Exercise materials below:

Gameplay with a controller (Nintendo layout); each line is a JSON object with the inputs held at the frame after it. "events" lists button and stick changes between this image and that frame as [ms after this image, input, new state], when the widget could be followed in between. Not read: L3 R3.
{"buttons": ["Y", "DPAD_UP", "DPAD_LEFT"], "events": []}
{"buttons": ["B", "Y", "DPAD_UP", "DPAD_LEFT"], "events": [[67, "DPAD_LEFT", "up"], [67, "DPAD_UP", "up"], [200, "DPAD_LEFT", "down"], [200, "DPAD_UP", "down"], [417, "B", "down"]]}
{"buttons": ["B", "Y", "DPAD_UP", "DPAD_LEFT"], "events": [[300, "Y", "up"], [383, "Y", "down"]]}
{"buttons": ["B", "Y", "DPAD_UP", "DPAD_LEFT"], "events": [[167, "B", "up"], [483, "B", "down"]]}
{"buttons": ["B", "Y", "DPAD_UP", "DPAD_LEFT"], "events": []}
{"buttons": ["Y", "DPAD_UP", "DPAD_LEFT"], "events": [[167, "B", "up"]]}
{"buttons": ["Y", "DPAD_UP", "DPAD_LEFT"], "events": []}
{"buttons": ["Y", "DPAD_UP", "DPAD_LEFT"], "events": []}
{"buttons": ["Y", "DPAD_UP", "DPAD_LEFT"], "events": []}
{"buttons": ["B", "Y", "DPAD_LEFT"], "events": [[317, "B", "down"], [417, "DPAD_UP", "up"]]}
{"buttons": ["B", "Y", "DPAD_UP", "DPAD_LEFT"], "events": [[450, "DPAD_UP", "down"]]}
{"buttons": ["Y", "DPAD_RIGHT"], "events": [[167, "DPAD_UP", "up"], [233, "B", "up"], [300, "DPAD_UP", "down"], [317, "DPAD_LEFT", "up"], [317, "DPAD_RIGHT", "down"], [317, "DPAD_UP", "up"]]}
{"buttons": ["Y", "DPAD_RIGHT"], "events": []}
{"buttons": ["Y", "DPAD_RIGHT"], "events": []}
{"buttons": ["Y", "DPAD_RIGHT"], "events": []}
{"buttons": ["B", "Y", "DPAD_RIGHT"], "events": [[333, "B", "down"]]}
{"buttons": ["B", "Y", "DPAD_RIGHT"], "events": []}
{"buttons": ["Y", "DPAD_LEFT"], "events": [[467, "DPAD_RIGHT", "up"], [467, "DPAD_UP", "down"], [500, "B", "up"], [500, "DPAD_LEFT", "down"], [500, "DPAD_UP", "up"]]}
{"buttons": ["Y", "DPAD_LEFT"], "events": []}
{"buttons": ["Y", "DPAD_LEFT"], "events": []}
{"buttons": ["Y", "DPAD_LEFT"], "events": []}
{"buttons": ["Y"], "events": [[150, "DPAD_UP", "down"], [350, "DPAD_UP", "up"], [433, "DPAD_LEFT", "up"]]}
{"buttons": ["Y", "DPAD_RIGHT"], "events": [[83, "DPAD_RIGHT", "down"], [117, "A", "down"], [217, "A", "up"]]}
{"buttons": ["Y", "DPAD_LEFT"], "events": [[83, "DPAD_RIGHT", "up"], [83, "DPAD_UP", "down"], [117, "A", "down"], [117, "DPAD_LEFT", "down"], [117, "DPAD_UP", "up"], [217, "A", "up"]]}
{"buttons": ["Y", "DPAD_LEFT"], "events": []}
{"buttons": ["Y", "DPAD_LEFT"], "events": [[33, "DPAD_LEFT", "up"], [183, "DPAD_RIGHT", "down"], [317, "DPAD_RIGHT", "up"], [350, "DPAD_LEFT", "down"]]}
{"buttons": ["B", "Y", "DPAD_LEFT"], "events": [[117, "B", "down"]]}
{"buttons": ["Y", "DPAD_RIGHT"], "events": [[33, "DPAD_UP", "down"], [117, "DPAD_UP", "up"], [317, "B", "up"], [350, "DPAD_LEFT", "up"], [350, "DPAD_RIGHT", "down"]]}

End of Exercise materials.

• Problem requirements: Give the material again in full, exactly as it appears above.

• Written solution:
Gameplay with a controller (Nintendo layout); each line is a JSON object with the inputs held at the frame after it. "events" lists button and stick changes between this image and that frame as [ms after this image, input, new state], when the widget could be followed in between. Not read: L3 R3.
{"buttons": ["Y", "DPAD_UP", "DPAD_LEFT"], "events": []}
{"buttons": ["B", "Y", "DPAD_UP", "DPAD_LEFT"], "events": [[67, "DPAD_LEFT", "up"], [67, "DPAD_UP", "up"], [200, "DPAD_LEFT", "down"], [200, "DPAD_UP", "down"], [417, "B", "down"]]}
{"buttons": ["B", "Y", "DPAD_UP", "DPAD_LEFT"], "events": [[300, "Y", "up"], [383, "Y", "down"]]}
{"buttons": ["B", "Y", "DPAD_UP", "DPAD_LEFT"], "events": [[167, "B", "up"], [483, "B", "down"]]}
{"buttons": ["B", "Y", "DPAD_UP", "DPAD_LEFT"], "events": []}
{"buttons": ["Y", "DPAD_UP", "DPAD_LEFT"], "events": [[167, "B", "up"]]}
{"buttons": ["Y", "DPAD_UP", "DPAD_LEFT"], "events": []}
{"buttons": ["Y", "DPAD_UP", "DPAD_LEFT"], "events": []}
{"buttons": ["Y", "DPAD_UP", "DPAD_LEFT"], "events": []}
{"buttons": ["B", "Y", "DPAD_LEFT"], "events": [[317, "B", "down"], [417, "DPAD_UP", "up"]]}
{"buttons": ["B", "Y", "DPAD_UP", "DPAD_LEFT"], "events": [[450, "DPAD_UP", "down"]]}
{"buttons": ["Y", "DPAD_RIGHT"], "events": [[167, "DPAD_UP", "up"], [233, "B", "up"], [300, "DPAD_UP", "down"], [317, "DPAD_LEFT", "up"], [317, "DPAD_RIGHT", "down"], [317, "DPAD_UP", "up"]]}
{"buttons": ["Y", "DPAD_RIGHT"], "events": []}
{"buttons": ["Y", "DPAD_RIGHT"], "events": []}
{"buttons": ["Y", "DPAD_RIGHT"], "events": []}
{"buttons": ["B", "Y", "DPAD_RIGHT"], "events": [[333, "B", "down"]]}
{"buttons": ["B", "Y", "DPAD_RIGHT"], "events": []}
{"buttons": ["Y", "DPAD_LEFT"], "events": [[467, "DPAD_RIGHT", "up"], [467, "DPAD_UP", "down"], [500, "B", "up"], [500, "DPAD_LEFT", "down"], [500, "DPAD_UP", "up"]]}
{"buttons": ["Y", "DPAD_LEFT"], "events": []}
{"buttons": ["Y", "DPAD_LEFT"], "events": []}
{"buttons": ["Y", "DPAD_LEFT"], "events": []}
{"buttons": ["Y"], "events": [[150, "DPAD_UP", "down"], [350, "DPAD_UP", "up"], [433, "DPAD_LEFT", "up"]]}
{"buttons": ["Y", "DPAD_RIGHT"], "events": [[83, "DPAD_RIGHT", "down"], [117, "A", "down"], [217, "A", "up"]]}
{"buttons": ["Y", "DPAD_LEFT"], "events": [[83, "DPAD_RIGHT", "up"], [83, "DPAD_UP", "down"], [117, "A", "down"], [117, "DPAD_LEFT", "down"], [117, "DPAD_UP", "up"], [217, "A", "up"]]}
{"buttons": ["Y", "DPAD_LEFT"], "events": []}
{"buttons": ["Y", "DPAD_LEFT"], "events": [[33, "DPAD_LEFT", "up"], [183, "DPAD_RIGHT", "down"], [317, "DPAD_RIGHT", "up"], [350, "DPAD_LEFT", "down"]]}
{"buttons": ["B", "Y", "DPAD_LEFT"], "events": [[117, "B", "down"]]}
{"buttons": ["Y", "DPAD_RIGHT"], "events": [[33, "DPAD_UP", "down"], [117, "DPAD_UP", "up"], [317, "B", "up"], [350, "DPAD_LEFT", "up"], [350, "DPAD_RIGHT", "down"]]}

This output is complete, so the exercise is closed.